Presentato il libro "Maria SS di Costantinopoli"

"Scavare nel passato, osservare il presente, proiettando anche nel futuro"

Si è svolta sabato 5 settembre la presentazione del libro di Natina Mascolo Vaira dal titolo “Maria Santissima di Costantinopoli a San Nicandro Garganico”. Con questo volume, l’autrice del libro intende far conoscere, salvaguardare e promuovere una maggiore diffusione del culto e devozione verso la Madonna di Costantinopoli.

La pubblicazione, di carattere storico, religioso e sociale, è diretta a quanti intendono accogliere il messaggio chiaro e coinvolgente dell’autrice che tra l’altro afferma: «Ciò che capita a ogni ricercatore è successo anche a me, nel ricercare, mi sono trovata coinvolta, con interesse e passione, a “scavare” nel passato, osservare il presente, proiettando anche nel futuro l’esigenza di conservare la memoria e l’importanza di un culto mariano da tutelare» – conclude l’autrice del libro.

Per Natina Mascolo Vaira è la dodicesima pubblicazione dopo quella dello scorso anno di "Don Aristide ancora e sempre con noi" per i 50 anni della dipartita di Don Aristide.

Molta la partecipazione da parte dei sannicandresi alla presentazione, la maggior parte formata quelli che hanno voluto fortemente la pubblicazione di questo libro tra cui la consorella terziaria francescana Lucia Coco devota e innamorata della Madonna di Costantinopoli.

In questa pubblicazione divisa in tre parti, si snoda la storia del culto nel mondo verso Maria SS di Costantinopoli, le importazioni delle immagini mariane partite da Costantinopoli  e giunte anche in Italia, fino al Gargano arrivando sulle coste di Torre Mileto. È stata descritta la devozione mariana dei sannicandresi con alcune testimonianze e le grazie prodigiose nelle varie necessità materiali e spirituali.

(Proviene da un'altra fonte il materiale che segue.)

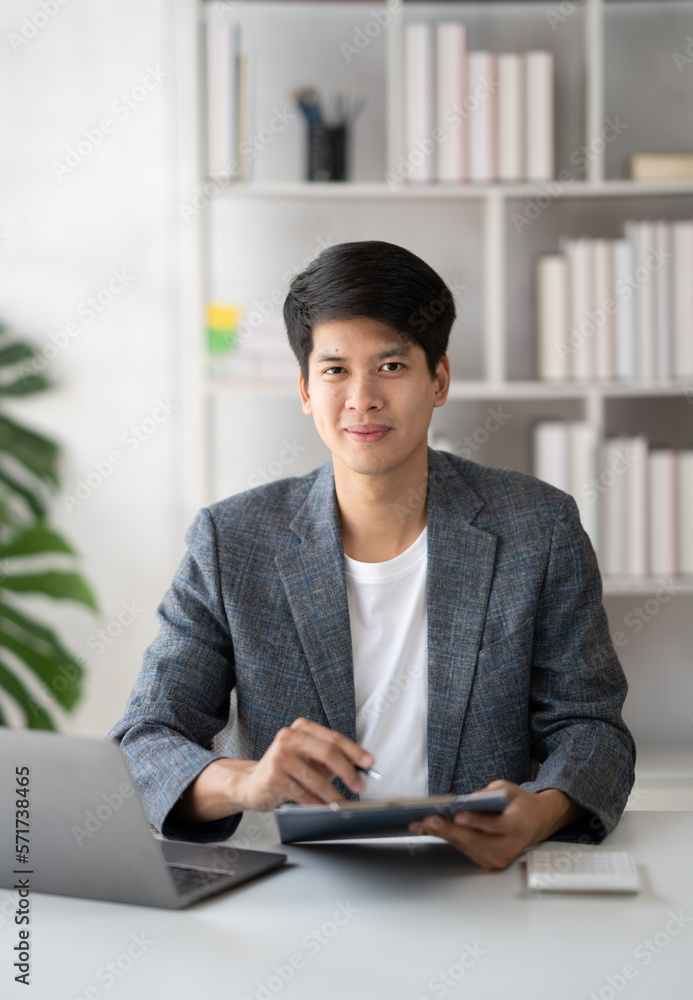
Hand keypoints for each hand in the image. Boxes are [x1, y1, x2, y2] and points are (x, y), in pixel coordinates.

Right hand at [233, 717, 373, 810]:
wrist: (252, 783)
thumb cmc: (287, 770)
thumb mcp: (311, 760)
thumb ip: (333, 760)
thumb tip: (361, 769)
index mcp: (302, 728)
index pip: (334, 738)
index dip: (355, 751)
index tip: (370, 763)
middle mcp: (289, 737)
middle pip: (328, 752)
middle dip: (348, 771)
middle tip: (359, 786)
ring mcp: (279, 755)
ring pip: (315, 777)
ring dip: (333, 794)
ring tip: (343, 803)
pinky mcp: (273, 775)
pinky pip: (302, 792)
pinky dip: (316, 803)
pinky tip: (323, 807)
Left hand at [408, 780, 587, 869]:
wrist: (535, 823)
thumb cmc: (519, 803)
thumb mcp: (508, 789)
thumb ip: (488, 794)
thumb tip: (464, 801)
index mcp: (517, 825)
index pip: (494, 826)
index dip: (475, 821)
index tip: (457, 816)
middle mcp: (510, 846)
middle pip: (476, 840)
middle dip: (450, 830)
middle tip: (429, 821)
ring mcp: (501, 858)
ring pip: (468, 847)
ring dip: (444, 836)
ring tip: (423, 825)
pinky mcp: (492, 863)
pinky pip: (468, 851)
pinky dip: (450, 840)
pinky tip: (434, 831)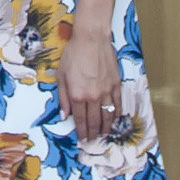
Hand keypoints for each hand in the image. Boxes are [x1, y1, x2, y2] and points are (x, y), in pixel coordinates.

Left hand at [54, 23, 120, 144]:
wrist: (91, 39)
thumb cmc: (74, 54)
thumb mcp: (61, 75)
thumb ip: (63, 98)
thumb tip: (64, 115)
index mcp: (77, 95)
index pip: (80, 119)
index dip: (82, 131)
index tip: (83, 138)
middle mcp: (92, 96)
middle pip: (94, 121)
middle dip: (93, 133)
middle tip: (93, 140)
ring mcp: (106, 91)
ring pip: (108, 115)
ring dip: (106, 127)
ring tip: (104, 134)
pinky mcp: (116, 84)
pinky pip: (118, 103)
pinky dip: (117, 113)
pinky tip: (115, 119)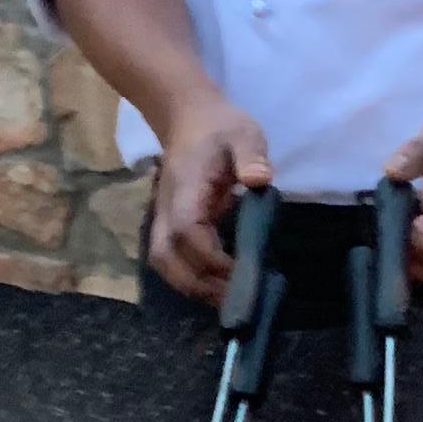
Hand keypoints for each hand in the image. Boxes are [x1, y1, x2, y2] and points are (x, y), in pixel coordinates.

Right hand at [148, 94, 272, 303]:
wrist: (189, 120)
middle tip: (239, 300)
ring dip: (193, 288)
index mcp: (185, 187)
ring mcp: (163, 220)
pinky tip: (220, 289)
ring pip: (165, 264)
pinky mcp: (168, 228)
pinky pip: (171, 262)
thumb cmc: (220, 129)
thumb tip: (259, 180)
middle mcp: (166, 208)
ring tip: (230, 301)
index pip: (187, 229)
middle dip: (199, 284)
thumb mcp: (243, 133)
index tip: (242, 270)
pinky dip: (191, 281)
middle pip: (167, 257)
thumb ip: (251, 155)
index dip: (210, 255)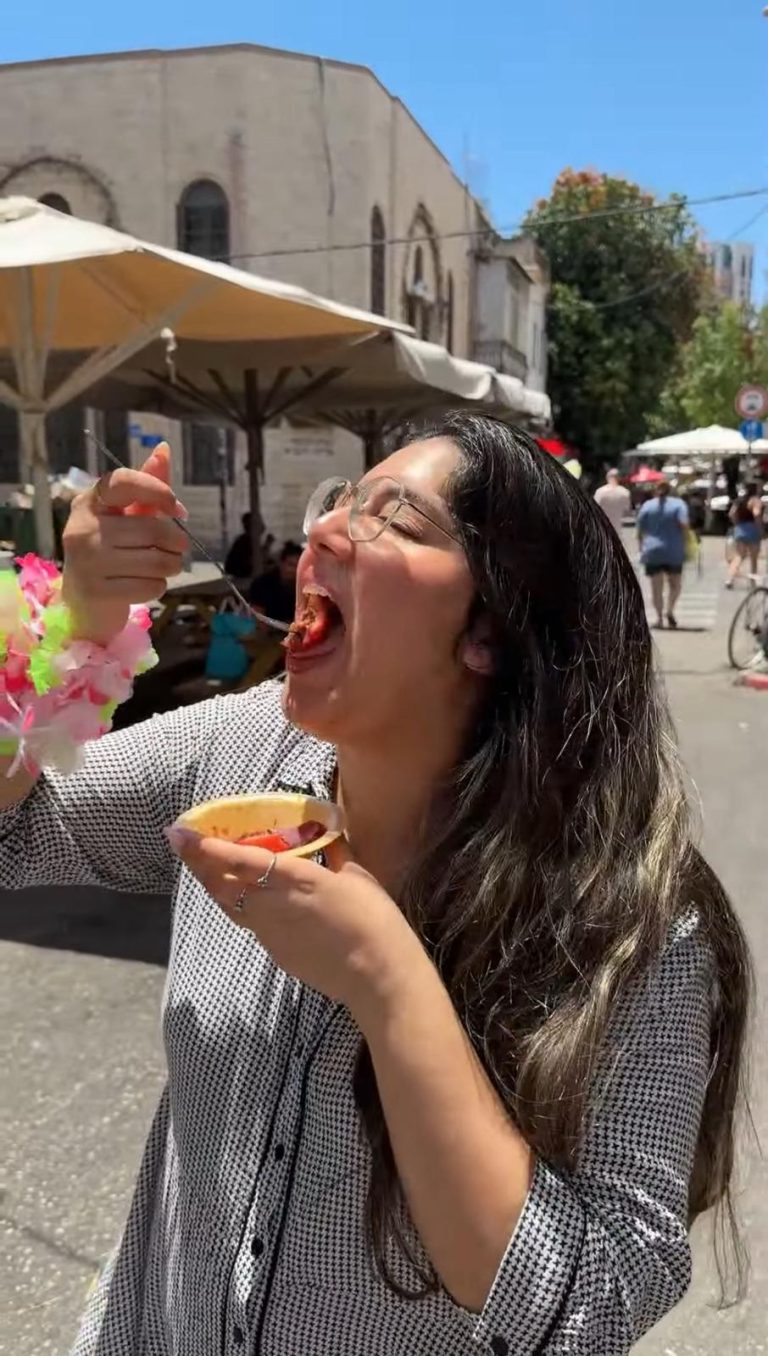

Durante la presentazione è intervenuto anche il viceparroco della Chiesa Madre don Matteo De Meo esponendo “il più antico culto alla Vergine Maria”. Intervenuto anche Padre Lorenzo Ricciardelli (frate del Convento Santa Maria delle Grazie – Sant’Antonio) e Don Roberto De Meo (parroco della Chiesa Madre).

Ha fatto seguito la lettura della poesia inedita dedicata alla Madonna e la lettura di varie testimonianze. Natina chiude il suo libro invitando ai cittadini di continuare gli studi verso il proprio paese che fa crescere culturalmente e anche per i cittadini stessi, proprio la storia del paese non è del tutto ancora chiara, quindi l’invito è anche ai giovani di “scavare” nel passato. “Sia lodata da tutti i Popoli o Maria di Costantinopoli”.